Pudenz and Schulz (2023) answer many questions related to the impacts of multi-plant coordination on the US beef packing industry, but many questions remain as to how the business practice impacts the structure, conduct, and performance of the US beef supply chain.
Having now established that there is a tradeoff between multi-plant coordination efficiencies and reduced competition from multi-plant coordination, future research could quantify the impacts on price spreads. Relatedly, researchers could estimate the price spread impacts of beef packing plant shutdowns executed with multi-plant coordination in mind. Previous studies examining multi-plant coordination had access to proprietary data from beef packers. Crespi and Sexton (2004) and Morrison Paul (2000) had access to transaction level Grain Inspection, Packers, and Stockyards Administration (GIPSA) data from the Texas Panhandle, and Koontz and Lawrence (2010) utilize packer accounting data. Though having access to plant-level or even firm-level data would be most informative. If only aggregated data can be used because of confidentiality restrictions, regional data should be studied and disaggregated impacts the focus since national data can mask region-specific price spread effects.
Future research could also incorporate the framework developed in Pudenz and Schulz (2023) to simulate how multi-plant coordinators may react to legislation mandating certain levels of negotiated trade in fed cattle.
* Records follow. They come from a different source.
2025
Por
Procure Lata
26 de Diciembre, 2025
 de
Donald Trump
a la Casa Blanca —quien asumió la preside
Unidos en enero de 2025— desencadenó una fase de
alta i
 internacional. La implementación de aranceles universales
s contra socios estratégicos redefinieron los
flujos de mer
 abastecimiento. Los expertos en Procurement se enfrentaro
Simulations could be performed according to alternative levels, such as 50% negotiated trade or other mandatory minimum thresholds of negotiated trade (e.g., the Cattle Price Discovery and Transparency Act of 2023). These simulations could also accommodate geographic considerations including national, regional, firm, and plant-level implementation. The ability to multi-plant coordinate would allow beef packers to adjust differently to proposed policies, so it is important to consider intentional and unintentional consequences of proposals for change that could have long-term implications for the cattle and beef industry.
Wholesale-to-retail beef price spreads have also notably increased. Our study focuses on farm-to-wholesale beef price spreads, but it is also possible that wholesale-to-retail beef price spreads have widened due to more effective coordination of procurement, distribution, and marketing activities by beef retailers among their various stores. Future analyses of the wholesale-to-retail beef price spread would allow for a more complete picture of the impacts of modern business practices on the entire beef supply chain.
1 Price spreads between the wholesale and farm level are imprecise reflections of marketing costs at any given moment as market leverage ebbs and flows over time. Over a long-run horizon, however, price spread data should, if accurately codified, reflect marketing costs plus economic profits (Schroeder et al. 2019).